■ Dataset excerpts
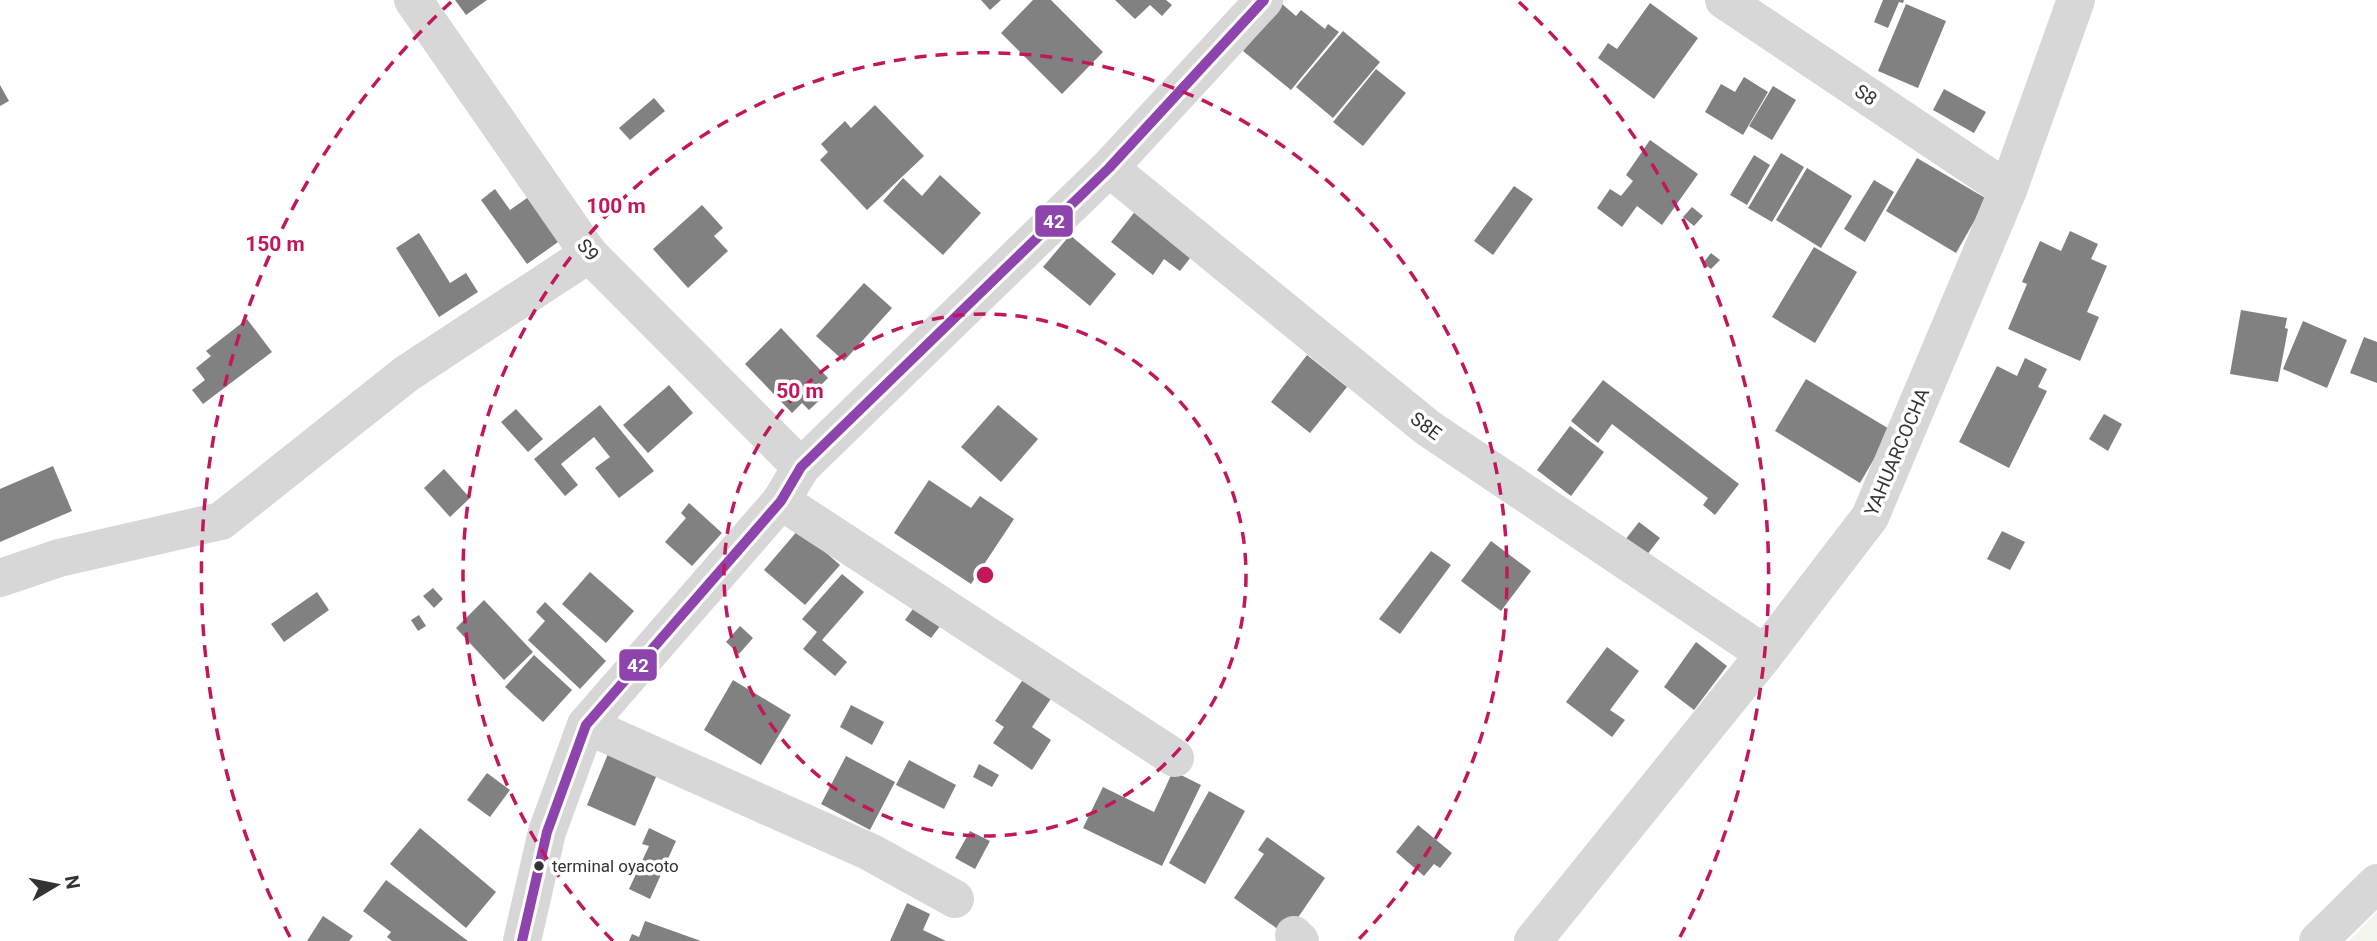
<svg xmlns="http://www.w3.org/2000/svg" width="2377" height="941" viewBox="0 0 2377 941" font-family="Roboto,sans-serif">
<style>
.green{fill:#f1f5ed}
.building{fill:#818181}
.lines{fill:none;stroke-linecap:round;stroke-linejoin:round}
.minor{stroke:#d7d7d7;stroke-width:38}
.bus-1-casing{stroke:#fff;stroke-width:16}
.bus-1{stroke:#8e44ad;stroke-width:10}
.ring{fill:none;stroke:#c2185b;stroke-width:3.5;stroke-dasharray:12 9}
.bus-dot{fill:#333;stroke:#fff;stroke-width:2.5}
.labels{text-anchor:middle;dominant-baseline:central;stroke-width:7;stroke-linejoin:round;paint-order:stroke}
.bus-label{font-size:17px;fill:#333;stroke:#fff;text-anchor:start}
.street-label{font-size:19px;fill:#333;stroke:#fff}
.centre{fill:#c2185b;stroke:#fff;stroke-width:3.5}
.ring-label{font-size:21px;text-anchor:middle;font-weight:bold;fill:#c2185b;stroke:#fff;stroke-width:7;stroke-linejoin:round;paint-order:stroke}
.line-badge{stroke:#fff;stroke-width:2.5}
.badge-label{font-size:19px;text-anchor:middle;font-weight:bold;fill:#fff}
</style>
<rect width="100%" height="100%" fill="#fff"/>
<path class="green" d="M2377,912v29h-28z"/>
<g class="building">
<path d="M455,0h32l-21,15z"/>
<path d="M981,0h20l-11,10z"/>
<path d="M1033,0h18l52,52 -41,42 -61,-61z"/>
<path d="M1115,0h51l6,5 -10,11 -12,-11 -15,14z"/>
<path d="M1883,0h21l-1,3 -4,-1 -11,26 -14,-6z"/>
<path d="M1650,3l48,35 -44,61 -56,-41 10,-15 9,6z"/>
<path d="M1282,4l14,12 5,-6 24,19 3,-5 11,8 -48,58 -48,-39z"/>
<path d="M1906,4l40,17 -28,67 -40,-17z"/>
<path d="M1343,31l37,31 -47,56 -37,-31z"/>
<path d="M1376,69l30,24 -43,53 -30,-24z"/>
<path d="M1744,77l24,15 -25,43 -38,-23 16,-28 14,8z"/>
<path d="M0,85l9,16 -9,5z"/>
<path d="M1773,86l23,14 -24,40 -23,-14z"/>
<path d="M1944,89l42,23 -12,21 -41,-23z"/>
<path d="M654,98l11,13 -35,29 -11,-12z"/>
<path d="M875,105l49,51 -57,54 -47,-50 8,-8 -7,-8 24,-23 6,7z"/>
<path d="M1650,140l48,34 -36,51 -25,-19 -15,21 -25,-19 13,-19 11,7 12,-15 -7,-6z"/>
<path d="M1781,153l23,14 -32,55 -24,-14z"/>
<path d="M1754,155l16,10 -23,40 -17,-10z"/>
<path d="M1917,158l70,41 -31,54 -70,-42z"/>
<path d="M1807,168l45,28 -31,52 -45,-28z"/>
<path d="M940,175l41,38 -38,42 -60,-54 20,-23 19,18z"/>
<path d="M1874,180l20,12 -29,50 -21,-13z"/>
<path d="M1514,186l19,13 -40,56 -19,-14z"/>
<path d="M495,189l15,21 27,-19 31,44 -41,29 -46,-64z"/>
<path d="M702,205l21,23 -9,8 14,15 -40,37 -35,-39z"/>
<path d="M1692,207l11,9 -9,10 -11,-9z"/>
<path d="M1137,209l57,44 -14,18 -16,-12 -11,16 -42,-33z"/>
<path d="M2070,231l28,13 -7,15 16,7 -20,46 12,5 -19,44 -72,-32 19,-45 -5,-2 18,-41 21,10z"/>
<path d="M419,233l31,50 16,-10 12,19 -39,25 -43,-69z"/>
<path d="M1070,235l46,39 -26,32 -47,-39z"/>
<path d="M1814,247l43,25 -42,71 -43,-26z"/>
<path d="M1711,253l9,7 -9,9 -8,-6z"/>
<path d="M864,283l28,25 -48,53 -28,-25z"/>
<path d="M2241,310l46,8 -2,10 3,1 -10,53 -48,-8z"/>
<path d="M247,319l25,33 -69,52 -11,-14 13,-10 -9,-12 15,-12 -5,-5z"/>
<path d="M2303,321l44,19 -20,48 -44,-19z"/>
<path d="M781,328l47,50 -12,12 7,7 -14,13 -7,-7 -10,10 -47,-49z"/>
<path d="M2364,337l13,5v41l-27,-10z"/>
<path d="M1307,355l40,32 -37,46 -39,-31z"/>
<path d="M2025,358l22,11 -9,18 9,4 -38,77 -50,-26 38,-76 20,10z"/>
<path d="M1806,379l85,51 -31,53 -85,-52z"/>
<path d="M1603,380l136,104 -24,31 -12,-10 5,-7 -96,-74 -14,19 -27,-22z"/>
<path d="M669,385l24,28 -45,40 -25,-28z"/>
<path d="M600,405l54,66 -35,27 -24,-30 15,-11 -16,-20 -33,27 17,21 -13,11 -31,-37z"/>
<path d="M998,405l40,34 -37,43 -40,-35z"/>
<path d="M516,409l27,30 -15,13 -27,-30z"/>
<path d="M2104,414l18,10 -14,27 -19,-12z"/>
<path d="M1570,426l34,26 -33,44 -34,-26z"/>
<path d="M53,466l19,45 -72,31v-53z"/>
<path d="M444,469l26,29 -20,19 -26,-29z"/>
<path d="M929,480l42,28 9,-12 34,23 -43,65 -77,-51z"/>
<path d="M689,503l33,30 -30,33 -27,-24 21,-24 -5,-5z"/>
<path d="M1639,522l21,16 -14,18 -21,-16z"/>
<path d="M799,529l41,36 -35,40 -41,-35z"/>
<path d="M2002,531l23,11 -15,28 -23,-11z"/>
<path d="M1491,541l40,30 -30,40 -40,-30z"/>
<path d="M1431,551l20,14 -51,69 -21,-15z"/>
<path d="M590,572l44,39 -28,32 -44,-39z"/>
<path d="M842,574l22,18 -42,48 25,22 -12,14 -32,-27 14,-17 -15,-13z"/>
<path d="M433,588l10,11 -9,9 -11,-12z"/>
<path d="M317,592l12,18 -45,32 -13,-18z"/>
<path d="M484,600l49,52 -29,28 -48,-52z"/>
<path d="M545,602l61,59 -26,28 -52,-49 17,-19 -9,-9z"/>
<path d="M915,606l26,19 -10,13 -26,-18z"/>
<path d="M419,615l7,11 -8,5 -7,-11z"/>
<path d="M740,626l13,12 -14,16 -13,-12z"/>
<path d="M1696,642l31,24 -33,44 -30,-23z"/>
<path d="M1607,647l32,24 -29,39 15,10 -13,17 -46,-35z"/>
<path d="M534,655l38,35 -29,32 -38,-35z"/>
<path d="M1024,678l28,19 -20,30 19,13 -19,30 -39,-27 11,-16 -9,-6z"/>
<path d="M733,680l58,35 -30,50 -57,-35z"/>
<path d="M851,705l33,17 -12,23 -32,-18z"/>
<path d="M610,749l49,21 -24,56 -48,-21z"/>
<path d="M846,756l49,26 -25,48 -49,-26z"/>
<path d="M909,760l47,25 -12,24 -48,-24z"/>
<path d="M979,764l20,11 -7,12 -19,-10z"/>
<path d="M1173,771l28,14 -39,81 -79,-38 20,-41 51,25z"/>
<path d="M487,773l23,17 -20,27 -23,-17z"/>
<path d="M1209,791l36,20 -40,73 -36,-21z"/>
<path d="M1418,825l34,28 -12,15 -6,-4 -10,12 -28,-24z"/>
<path d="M420,828l76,64 -30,36 -76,-64z"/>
<path d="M649,828l27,13 -26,58 -21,-10 20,-43 -7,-2z"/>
<path d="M970,831l20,10 -15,28 -20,-11z"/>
<path d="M1267,837l58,41 -39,57 -52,-37 30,-44 -6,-4z"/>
<path d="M386,880l82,61h-76l-5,-4 4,-5 -28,-21z"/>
<path d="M907,903l23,11 -7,16 23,11h-56z"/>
<path d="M323,916l30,20 -4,5h-42z"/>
<path d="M645,921l56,20h-72l3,-7 7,3z"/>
</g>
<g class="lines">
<g class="minor">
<path d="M413,0l176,254 212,213"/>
<path d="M1724,0l284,190"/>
<path d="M1109,168l319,260 337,226"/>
<path d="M781,501l394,257"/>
<path d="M0,578l59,-20 162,-37 185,-147 183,-120"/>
<path d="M586,725l284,127 85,47"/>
<path d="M1294,935l6,6"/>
<path d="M522,941l25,-109 39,-107 195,-224 20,-34 308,-299 155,-168"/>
<path d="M1533,941l232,-287 105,-137 138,-327 68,-190"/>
<path d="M2318,941l59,-58"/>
</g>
<g class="bus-1-casing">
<path id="bus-1" d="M522,941l25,-109 39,-107 195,-224 20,-34 308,-299 155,-168"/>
</g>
<use href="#bus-1" class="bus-1"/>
</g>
<g class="ring">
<circle cx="985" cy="575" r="261"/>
<path d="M613 941A522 522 0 1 1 1357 941"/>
<path d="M290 937A783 783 0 0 1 451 2M1519 2A783 783 0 0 1 1680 937"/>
</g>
<circle class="bus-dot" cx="539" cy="866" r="6"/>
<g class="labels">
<g class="bus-label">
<text x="552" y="866">terminal oyacoto</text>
</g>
<g class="street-label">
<text transform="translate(1866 95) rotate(34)">S8</text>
<text transform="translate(588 250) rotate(51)">S9</text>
<text transform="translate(1426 426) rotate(37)">S8E</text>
<text transform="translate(1897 452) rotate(-67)">YAHUARCOCHA</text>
</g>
</g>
<circle cx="985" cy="575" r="10" class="centre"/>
<g class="ring-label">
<text x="616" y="213">100 m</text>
<text x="275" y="251">150 m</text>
<text x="800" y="398">50 m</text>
</g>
<g class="line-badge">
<rect x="1034" y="204" width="40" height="34" rx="7" fill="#8e44ad"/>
<rect x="618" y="648" width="40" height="34" rx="7" fill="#8e44ad"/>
</g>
<g class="badge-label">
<text x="1054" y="228">42</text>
<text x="638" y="672">42</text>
</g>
<g transform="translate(56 885) rotate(80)" stroke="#ffffff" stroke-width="5" paint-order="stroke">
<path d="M0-5L12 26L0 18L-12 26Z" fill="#333333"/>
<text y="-10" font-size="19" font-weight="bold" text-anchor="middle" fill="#333333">N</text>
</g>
</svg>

■ TO DO
Search the data above for the string "lines" and copy each line that has it.

■ YOUR RESPONSE
.lines{fill:none;stroke-linecap:round;stroke-linejoin:round}
<g class="lines">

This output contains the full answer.